Monday, June 22, 2015

On This Day 1941

     On this day, 22 June 1941, the war machine that was called Nazi Germany intentionally collided with the war machine that was called the Union of Soviet Socialist Republics.

     It was not the beginning of the Second World War, but a continuation and expansion of it.  That war had begun in September 1939, according to the history books.  Or, if you take the longer view of Dean Acheson, the war was itself a continuation of the European Civil War which had begun in 1914 when the powder-keg was set off for what would be called World War I.  Or you could think back as far as the Napoleonic Wars.  Or you could take an even longer view, and say . . . you get the idea, I think.

     There were bad guys, and there were bad guys, and there were yet other bad guys.  But however bad they were in 1941, they were even worse by 1945, when the war business shuddered to a halt in the summer of 1945, four very long and very destructive years later.

     There were plenty of bad guys who survived the war.  And there were plenty of "good guys" who didn't.  (Really, they were just ordinary guys -- there were not many of them who were extraordinary saints).  I could paint the horrors in romantic terms, speaking of "maelstroms of war," the "vortex of destruction," the "tragedies of the battlefields," and so forth;  but really, the whole business is better (because more factually) described as a mathematical summation of men conscripted and wounded and killed; women conscripted and raped and killed; children scared and abandoned and killed; war equipment manufactured and perfected and destroyed;  arms factories painstakingly constructed, feverishly worked, and eventually destroyed or abandoned; farms and crops and sheep and cattle and horses devoured; villages smashed; whole cities, both ancient and modern, artilleried and firebombed into smoldering ruins; prisoner-of-war camps that would be filled, and liberated, and emptied, not necessarily in that order.

     European civilization was destroying itself, with the ready assistance of some outsiders.  They served their gods -- whether Mars or Mammon or Molech, I do not know: perhaps it was the entire Unholy Trinity -- and their gods served them up to themselves.

     It has been said that even the best of the battle plans do not survive the first five minutes of contact with the enemy.  The promise of martial glory may, to be sure, survive much longer -- Churchill, at least, seems to have been convinced that it did -- but I do not believe that even martial glory survives to the end of a war, at least not in the minds of those who have suffered through it.  The victory parades, the posthumous bravery medals, and the unctuous speeches are for the benefit of the home folks who have not had to see it:  the war widows, the Rosie Riveters, and the managers of the military-industrial complex who must justify their sacrifices, both real and imagined;  and these, the victory speeches and all the rest, are manufactured and distributed by the Establishments, the elites and their faithful servants in sprawling government offices or chaotic newsrooms.  I was going to say that they were all cynical, but that is not necessarily true -- many may have come to sincerely believe their own propaganda.

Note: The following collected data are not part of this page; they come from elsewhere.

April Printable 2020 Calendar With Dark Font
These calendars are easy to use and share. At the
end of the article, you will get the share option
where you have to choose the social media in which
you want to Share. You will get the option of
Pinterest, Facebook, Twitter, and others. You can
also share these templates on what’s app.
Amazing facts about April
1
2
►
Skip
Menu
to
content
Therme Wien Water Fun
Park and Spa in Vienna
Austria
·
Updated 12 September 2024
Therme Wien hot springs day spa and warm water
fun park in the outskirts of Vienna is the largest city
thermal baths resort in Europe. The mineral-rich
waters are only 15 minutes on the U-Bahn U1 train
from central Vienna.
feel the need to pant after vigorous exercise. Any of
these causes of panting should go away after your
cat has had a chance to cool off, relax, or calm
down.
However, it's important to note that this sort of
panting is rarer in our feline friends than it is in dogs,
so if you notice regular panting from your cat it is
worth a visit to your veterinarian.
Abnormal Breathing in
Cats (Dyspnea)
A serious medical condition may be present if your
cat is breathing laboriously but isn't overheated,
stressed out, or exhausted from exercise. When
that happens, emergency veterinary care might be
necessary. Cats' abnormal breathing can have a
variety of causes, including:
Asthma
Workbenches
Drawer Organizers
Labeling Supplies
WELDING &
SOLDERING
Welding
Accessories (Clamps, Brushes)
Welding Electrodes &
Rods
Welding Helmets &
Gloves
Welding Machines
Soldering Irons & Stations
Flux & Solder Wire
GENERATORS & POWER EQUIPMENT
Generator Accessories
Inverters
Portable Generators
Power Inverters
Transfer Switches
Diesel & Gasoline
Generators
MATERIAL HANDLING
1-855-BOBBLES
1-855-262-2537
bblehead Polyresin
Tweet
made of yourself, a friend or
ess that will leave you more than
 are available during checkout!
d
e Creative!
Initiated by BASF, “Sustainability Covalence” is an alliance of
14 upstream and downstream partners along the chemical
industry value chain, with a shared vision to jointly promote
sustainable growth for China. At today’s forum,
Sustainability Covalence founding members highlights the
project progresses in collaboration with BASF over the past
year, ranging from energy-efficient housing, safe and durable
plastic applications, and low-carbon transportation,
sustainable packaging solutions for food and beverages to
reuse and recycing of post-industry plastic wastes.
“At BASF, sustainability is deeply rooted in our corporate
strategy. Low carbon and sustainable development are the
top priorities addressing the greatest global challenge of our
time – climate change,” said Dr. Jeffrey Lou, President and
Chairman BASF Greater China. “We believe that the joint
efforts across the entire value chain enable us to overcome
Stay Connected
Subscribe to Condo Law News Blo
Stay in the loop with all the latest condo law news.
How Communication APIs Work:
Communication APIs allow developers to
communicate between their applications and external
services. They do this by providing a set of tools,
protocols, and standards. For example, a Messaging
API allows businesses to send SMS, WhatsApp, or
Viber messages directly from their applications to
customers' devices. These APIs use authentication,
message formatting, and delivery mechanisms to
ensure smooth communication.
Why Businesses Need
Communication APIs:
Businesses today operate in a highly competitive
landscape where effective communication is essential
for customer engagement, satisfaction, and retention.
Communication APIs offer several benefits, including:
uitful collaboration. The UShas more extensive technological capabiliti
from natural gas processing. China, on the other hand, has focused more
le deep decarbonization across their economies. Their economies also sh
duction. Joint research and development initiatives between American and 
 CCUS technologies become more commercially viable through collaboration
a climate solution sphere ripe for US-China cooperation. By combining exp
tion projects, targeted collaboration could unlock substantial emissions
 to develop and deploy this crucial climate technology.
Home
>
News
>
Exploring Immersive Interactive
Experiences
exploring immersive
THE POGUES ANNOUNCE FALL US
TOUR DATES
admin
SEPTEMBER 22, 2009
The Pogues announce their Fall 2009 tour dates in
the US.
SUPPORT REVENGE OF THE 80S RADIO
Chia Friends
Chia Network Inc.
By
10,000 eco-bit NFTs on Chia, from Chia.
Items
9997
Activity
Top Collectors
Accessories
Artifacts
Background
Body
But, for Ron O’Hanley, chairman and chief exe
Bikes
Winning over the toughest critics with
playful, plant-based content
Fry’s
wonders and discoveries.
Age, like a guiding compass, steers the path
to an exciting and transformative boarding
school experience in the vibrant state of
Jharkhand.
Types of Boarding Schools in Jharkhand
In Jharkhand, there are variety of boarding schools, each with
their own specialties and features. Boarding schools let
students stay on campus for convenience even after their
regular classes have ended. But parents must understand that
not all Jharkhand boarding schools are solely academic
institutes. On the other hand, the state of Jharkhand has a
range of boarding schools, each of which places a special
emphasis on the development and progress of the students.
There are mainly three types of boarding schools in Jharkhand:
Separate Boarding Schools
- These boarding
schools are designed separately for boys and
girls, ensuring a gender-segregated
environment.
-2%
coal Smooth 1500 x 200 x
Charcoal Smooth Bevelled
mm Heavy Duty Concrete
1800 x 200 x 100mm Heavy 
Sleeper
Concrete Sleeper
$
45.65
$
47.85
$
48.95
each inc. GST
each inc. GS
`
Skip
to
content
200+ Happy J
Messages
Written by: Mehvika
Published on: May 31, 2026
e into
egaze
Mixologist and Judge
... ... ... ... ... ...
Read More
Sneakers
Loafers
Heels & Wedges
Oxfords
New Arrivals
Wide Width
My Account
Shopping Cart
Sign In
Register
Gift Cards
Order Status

     However long the martial glory lasts -- even that martial glory that attaches to the venerable old battle flags in the war museums, and lingers long in the sacred stories of surviving veterans told with tears in the eyes that must be wiped away by the stump of an arm -- graveyards last longer, whether they are national cemeteries, or shallow graves hastily dug and left unmarked, or the Atlantic Ocean.

     But I have gotten ahead of myself.  On that bright summer solstice day in 1941,  when Operation Barbarossa began on the Eastern Front, there were millions of men, women, and children who were not yet dead, wounded, or missing.  The Siege of Leningrad had not yet happened, nor Stalingrad; nor Dresden, nor Hiroshima; nor Pearl Harbor, even.  But they would.

     On this Eastern Front Remembrance Day, it might be well to gather the family and friends around for a re-showing of the movie Enemy at the Gates, in which Jude Law, Ed Harris, Joseph Fiennes, and a large supporting cast portray a part of the Battle of Stalingrad.  You might even let the children watch it:  oh, I know it is rated R for "war violence, and some sexuality," but this:

     Plenty of children had to live (or die) through precisely this, and through much worse than this.

     And, after watching this, the next time you are tempted to glorify war, any war, the children will be primed to ask you the questions that you should have asked, and answered correctly, yourself.

     If there is some member of the Unholy Trinity you secretly worship, remember this:  the Lord of All Worlds has said of Himself, that He will make wars to cease to the ends of the earth.

     And before that good day comes, He has also said, "Blessed are the peacemakers: for they shall be called the sons of God."  Let us fully intend to fulfill that good and high calling.

1 comment:

  1. This post makes it hard for me to see the "romance of war". It will never make it on the Military Channel, or American Heroes Channel on cable.

    I liked what you said on Adam Sayne's recent show: something to the effect that "American enters into foreign conflicts by picking a faction, and then summarily annihilating the others".